**Exercise instructions:** Where a line of the data below has the string "center", copy that line.

**Data to examine:**
__________________________________________________
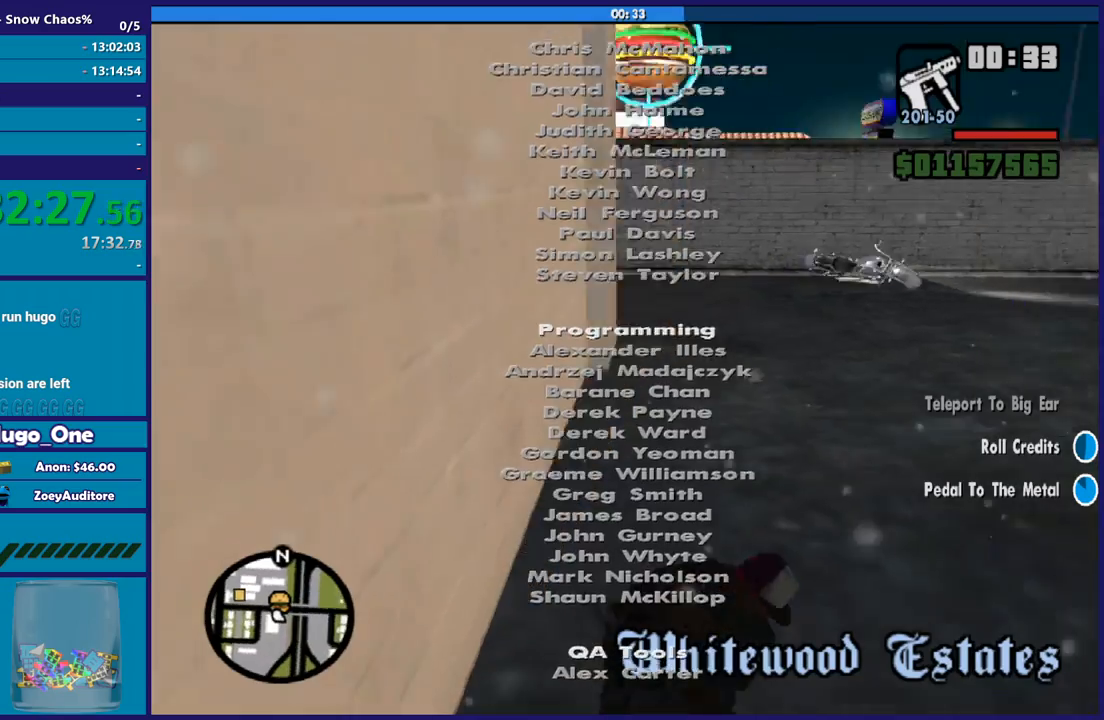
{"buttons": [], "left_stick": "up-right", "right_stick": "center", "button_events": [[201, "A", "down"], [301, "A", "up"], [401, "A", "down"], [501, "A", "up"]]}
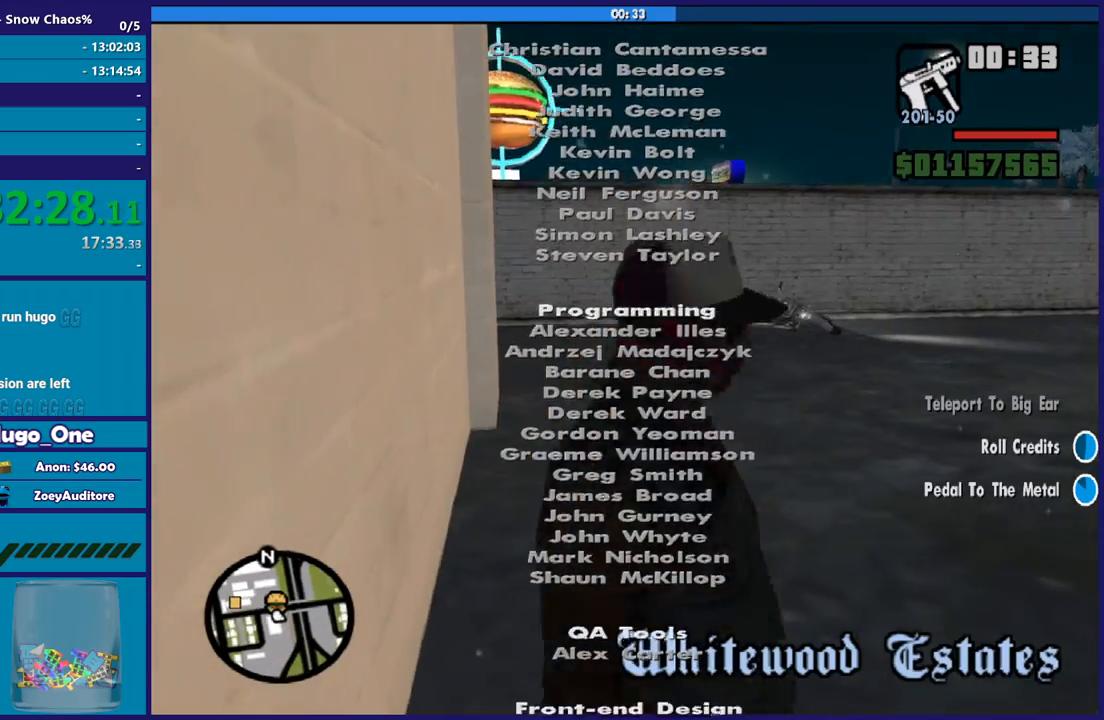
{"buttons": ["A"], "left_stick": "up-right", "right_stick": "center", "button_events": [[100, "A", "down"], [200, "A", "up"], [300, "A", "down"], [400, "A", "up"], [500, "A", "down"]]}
__________________________________________________
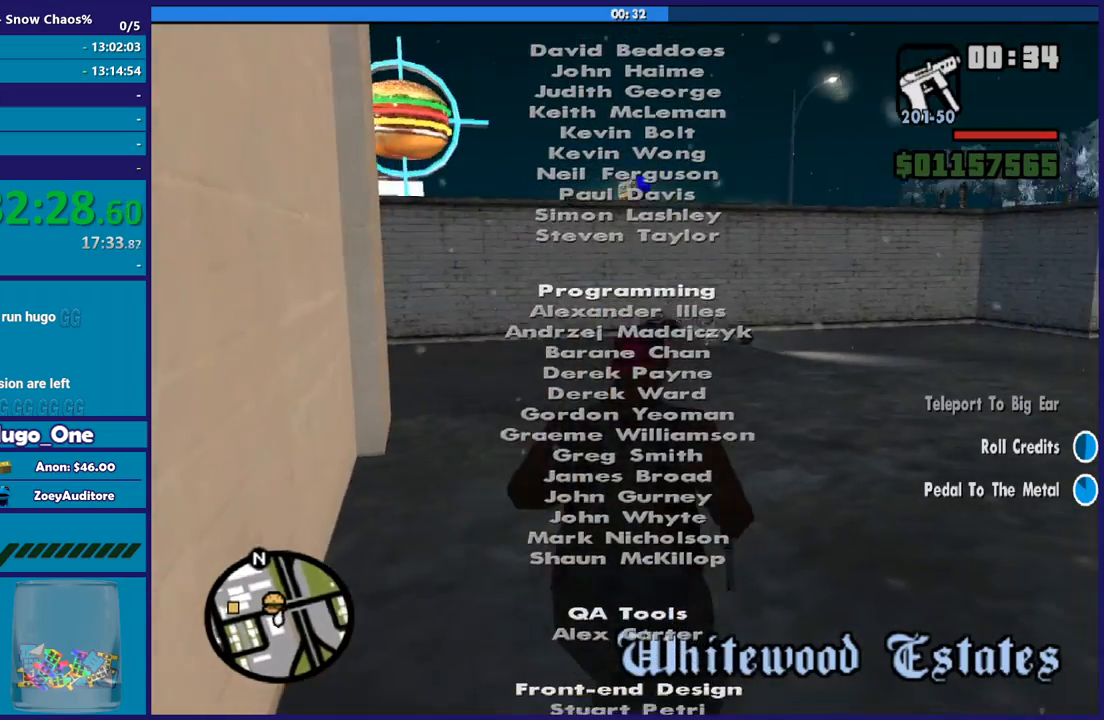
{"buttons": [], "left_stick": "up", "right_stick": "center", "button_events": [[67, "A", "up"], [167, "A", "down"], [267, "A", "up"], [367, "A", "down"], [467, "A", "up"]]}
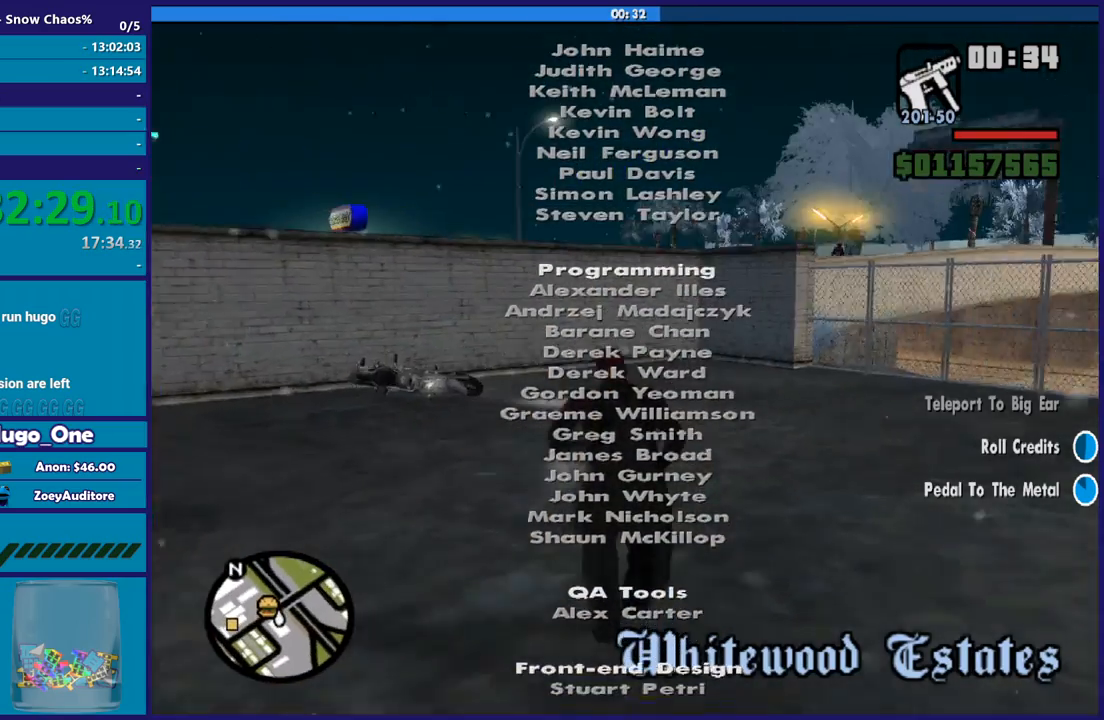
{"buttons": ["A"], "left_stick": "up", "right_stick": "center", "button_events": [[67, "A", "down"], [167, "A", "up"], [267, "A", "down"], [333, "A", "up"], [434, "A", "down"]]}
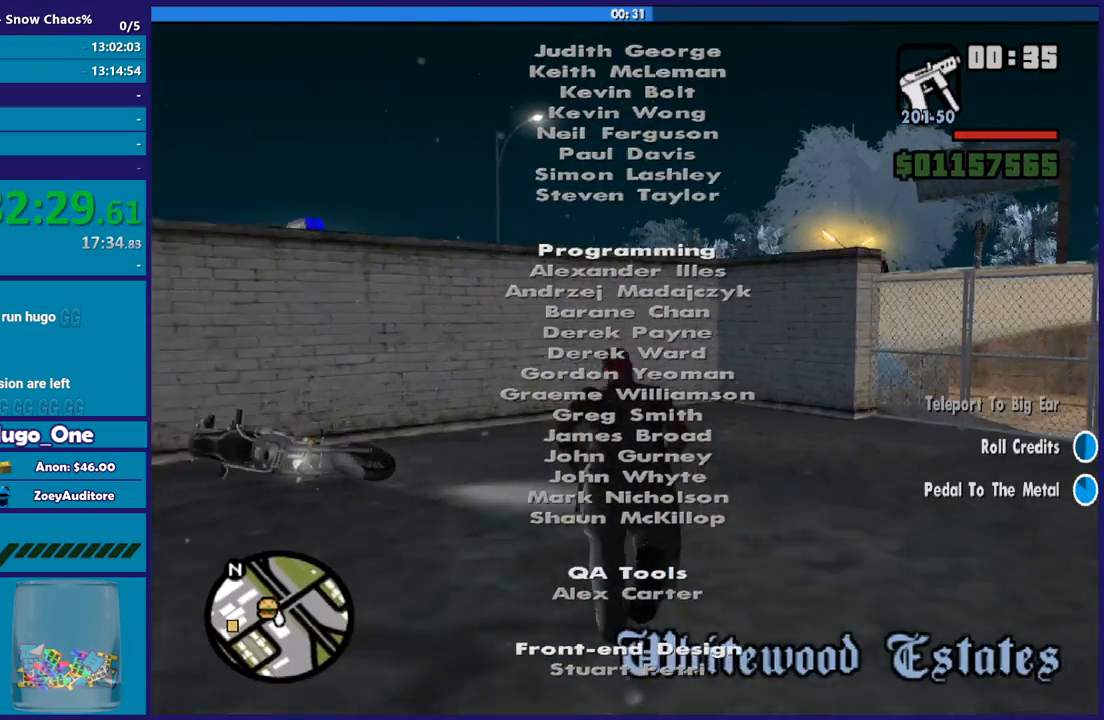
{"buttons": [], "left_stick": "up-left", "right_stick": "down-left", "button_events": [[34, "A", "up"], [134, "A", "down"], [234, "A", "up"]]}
__________________________________________________
**Response to the task:**
{"buttons": [], "left_stick": "up-right", "right_stick": "center", "button_events": [[201, "A", "down"], [301, "A", "up"], [401, "A", "down"], [501, "A", "up"]]}
{"buttons": ["A"], "left_stick": "up-right", "right_stick": "center", "button_events": [[100, "A", "down"], [200, "A", "up"], [300, "A", "down"], [400, "A", "up"], [500, "A", "down"]]}
{"buttons": [], "left_stick": "up", "right_stick": "center", "button_events": [[67, "A", "up"], [167, "A", "down"], [267, "A", "up"], [367, "A", "down"], [467, "A", "up"]]}
{"buttons": ["A"], "left_stick": "up", "right_stick": "center", "button_events": [[67, "A", "down"], [167, "A", "up"], [267, "A", "down"], [333, "A", "up"], [434, "A", "down"]]}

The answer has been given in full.